Diffusion of transcription factors can drastically enhance the noise in gene expression.

We study by Green's Function Reaction Dynamics the effect of the diffusive motion of repressor molecules on the noise in mRNA and protein levels for a gene that is under the control of a repressor. We find that spatial fluctuations due to diffusion can drastically enhance the noise in gene expression. After dissociation from the operator, a repressor can rapidly rebind to the DNA. Our results show that the rebinding trajectories are so short that, on this timescale, the RNA polymerase (RNAP) cannot effectively compete with the repressor for binding to the promoter. As a result, a dissociated repressor molecule will on average rebind many times, before it eventually diffuses away.

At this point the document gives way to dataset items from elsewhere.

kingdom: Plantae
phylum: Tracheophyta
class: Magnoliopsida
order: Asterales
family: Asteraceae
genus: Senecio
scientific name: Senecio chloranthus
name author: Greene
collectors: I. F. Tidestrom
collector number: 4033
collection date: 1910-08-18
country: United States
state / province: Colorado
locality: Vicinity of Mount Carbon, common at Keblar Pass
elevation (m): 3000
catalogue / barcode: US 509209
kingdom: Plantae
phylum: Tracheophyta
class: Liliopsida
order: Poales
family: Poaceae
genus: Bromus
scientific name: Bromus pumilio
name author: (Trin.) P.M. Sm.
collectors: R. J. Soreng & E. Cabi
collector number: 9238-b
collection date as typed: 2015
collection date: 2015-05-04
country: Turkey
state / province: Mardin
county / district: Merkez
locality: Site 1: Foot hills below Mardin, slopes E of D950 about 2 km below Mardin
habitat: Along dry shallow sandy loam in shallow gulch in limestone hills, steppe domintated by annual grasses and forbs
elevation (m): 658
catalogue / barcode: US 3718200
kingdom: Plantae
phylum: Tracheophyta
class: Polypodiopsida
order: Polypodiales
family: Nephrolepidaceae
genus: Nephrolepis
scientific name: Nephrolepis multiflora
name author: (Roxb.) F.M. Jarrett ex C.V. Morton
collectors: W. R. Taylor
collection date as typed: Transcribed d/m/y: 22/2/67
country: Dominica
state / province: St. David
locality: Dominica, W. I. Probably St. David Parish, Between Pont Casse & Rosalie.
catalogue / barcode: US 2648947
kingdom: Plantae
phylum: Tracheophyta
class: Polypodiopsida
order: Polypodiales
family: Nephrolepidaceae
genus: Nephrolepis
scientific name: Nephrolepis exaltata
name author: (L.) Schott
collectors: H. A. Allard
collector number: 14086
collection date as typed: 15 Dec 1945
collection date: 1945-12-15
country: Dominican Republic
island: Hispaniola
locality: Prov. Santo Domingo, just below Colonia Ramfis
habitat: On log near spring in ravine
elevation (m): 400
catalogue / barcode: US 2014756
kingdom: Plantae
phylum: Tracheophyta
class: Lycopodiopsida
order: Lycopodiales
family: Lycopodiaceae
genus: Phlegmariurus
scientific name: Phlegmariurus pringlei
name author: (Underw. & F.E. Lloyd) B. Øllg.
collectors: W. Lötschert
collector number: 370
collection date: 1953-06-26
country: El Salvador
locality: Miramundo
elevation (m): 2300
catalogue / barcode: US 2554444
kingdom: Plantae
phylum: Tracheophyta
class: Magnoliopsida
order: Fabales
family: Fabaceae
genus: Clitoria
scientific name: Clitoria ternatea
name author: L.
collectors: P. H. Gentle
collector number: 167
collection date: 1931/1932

These rebindings thus lower the effective dissociation rate, and this increases the noise in gene expression. Another consequence of the timescale separation between repressor rebinding and RNAP association is that the effect of spatial fluctuations can be described by a well-stirred, zero-dimensional, model by renormalizing the reaction rates for repressor-DNA (un) binding. Our results thus support the use of well-stirred, zero-dimensional models for describing noise in gene expression. We also show that for a fixed repressor strength, the noise due to diffusion can be minimized by increasing the number of repressors or by decreasing the rate of the open complex formation. Lastly, our results emphasize that power spectra are a highly useful tool for studying the propagation of noise through the different stages of gene expression.